▶ **What this task involves**: Copy the items below word for word, from the line containing "habitabilidad del espacio." through the end of the items. Leave the pictures out.

----- Information given -----

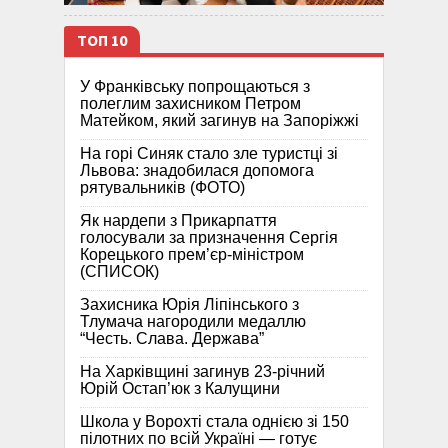
ТОП 10
У Франківську попрощаються з
полеглим захисником Петром
Матейком, який загинув на Запоріжжі
На горі Синяк стало зле туристці зі
Львова: знадобилася допомога
рятувальників (ФОТО)
Як нардепи з Прикарпаття
голосували за призначення Сергія
Корецького прем’єр-міністром
(СПИСОК)
Захисника Юрія Ліпінського з
Тлумача нагородили медаллю
“Честь. Слава. Держава”
На Харківщині загинув 23-річний
Юрій Остап’юк з Калущини
Школа у Ворохті стала однією зі 150
пілотних по всій Україні — готує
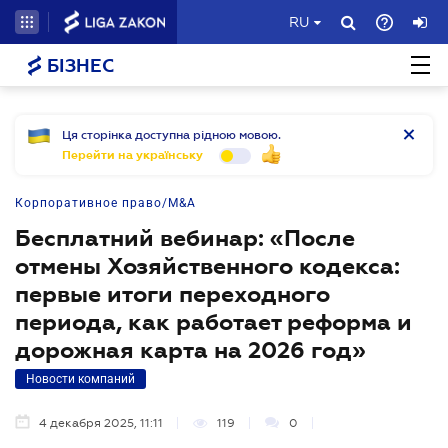
RU
БІЗНЕС
Ця сторінка доступна рідною мовою.
Перейти на українську
Корпоративное право/M&A
Бесплатний вебинар: «После
отмены Хозяйственного кодекса:
первые итоги переходного
периода, как работает реформа и
дорожная карта на 2026 год»
Новости компаний
4 декабря 2025, 11:11
119
0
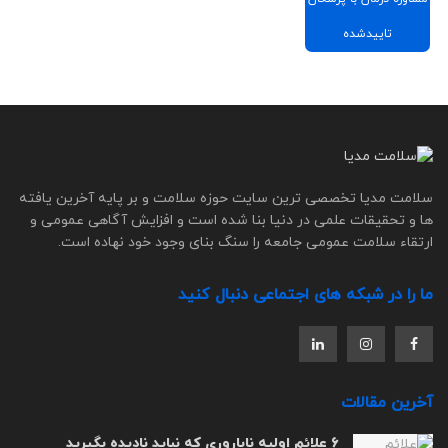
تاییدشده
سلامت مدیا تخصصی ترین سایت حوزه سلامت و بر پایه آخرین یافته
ها و تحقیقات علمی در دنیا بنا شده است و افزایش آگاهی عمومی و
ارتقاء سلامت عمومی جامعه را سنگ بنای وجود خود نهاده است.
ما را در شبکه های اجتماعی دنبال کنید
آخرین مقالات
6 علائم اولیه ناباروری که نباید نادیده بگیرید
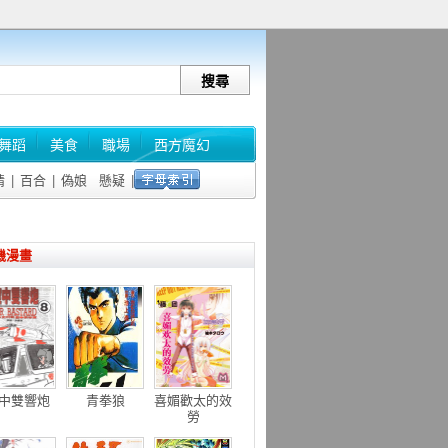
舞蹈
美食
職場
西方魔幻
情
|
百合
|
偽娘
懸疑
|
機漫畫
中雙響炮
青拳狼
喜媚歡太的效
勞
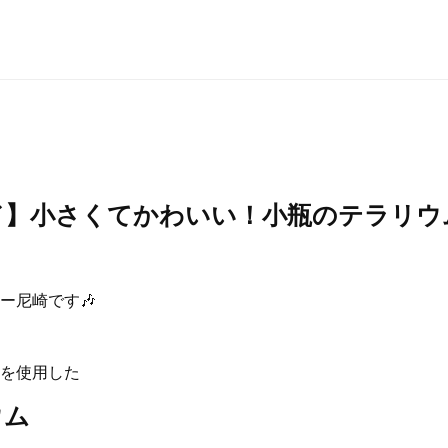
】小さくてかわいい！小瓶のテラリウム
ー尼崎です🎶
を使用した
ウム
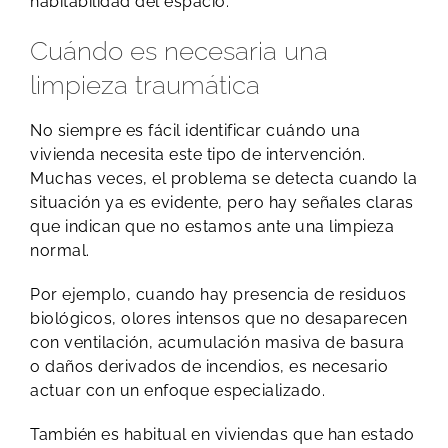
habitabilidad del espacio.
Cuándo es necesaria una
limpieza traumática
No siempre es fácil identificar cuándo una
vivienda necesita este tipo de intervención.
Muchas veces, el problema se detecta cuando la
situación ya es evidente, pero hay señales claras
que indican que no estamos ante una limpieza
normal.
Por ejemplo, cuando hay presencia de residuos
biológicos, olores intensos que no desaparecen
con ventilación, acumulación masiva de basura
o daños derivados de incendios, es necesario
actuar con un enfoque especializado.
También es habitual en viviendas que han estado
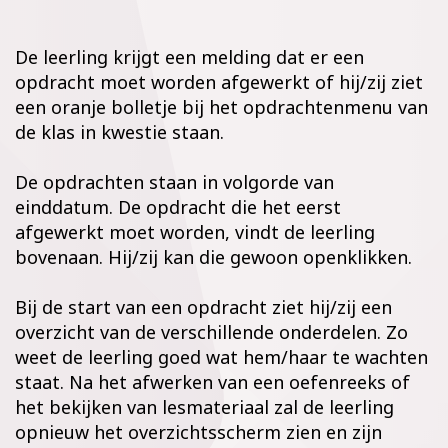
De leerling krijgt een melding dat er een
opdracht moet worden afgewerkt of hij/zij ziet
een oranje bolletje bij het opdrachtenmenu van
de klas in kwestie staan.
De opdrachten staan in volgorde van
einddatum. De opdracht die het eerst
afgewerkt moet worden, vindt de leerling
bovenaan. Hij/zij kan die gewoon openklikken.
Bij de start van een opdracht ziet hij/zij een
overzicht van de verschillende onderdelen. Zo
weet de leerling goed wat hem/haar te wachten
staat. Na het afwerken van een oefenreeks of
het bekijken van lesmateriaal zal de leerling
opnieuw het overzichtsscherm zien en zijn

-----

▶ **Answer section**:
habitabilidad del espacio.
Cuándo es necesaria una
limpieza traumática
No siempre es fácil identificar cuándo una
vivienda necesita este tipo de intervención.
Muchas veces, el problema se detecta cuando la
situación ya es evidente, pero hay señales claras
que indican que no estamos ante una limpieza
normal.
Por ejemplo, cuando hay presencia de residuos
biológicos, olores intensos que no desaparecen
con ventilación, acumulación masiva de basura
o daños derivados de incendios, es necesario
actuar con un enfoque especializado.
También es habitual en viviendas que han estado
De leerling krijgt een melding dat er een
opdracht moet worden afgewerkt of hij/zij ziet
een oranje bolletje bij het opdrachtenmenu van
de klas in kwestie staan.
De opdrachten staan in volgorde van
einddatum. De opdracht die het eerst
afgewerkt moet worden, vindt de leerling
bovenaan. Hij/zij kan die gewoon openklikken.
Bij de start van een opdracht ziet hij/zij een
overzicht van de verschillende onderdelen. Zo
weet de leerling goed wat hem/haar te wachten
staat. Na het afwerken van een oefenreeks of
het bekijken van lesmateriaal zal de leerling
opnieuw het overzichtsscherm zien en zijn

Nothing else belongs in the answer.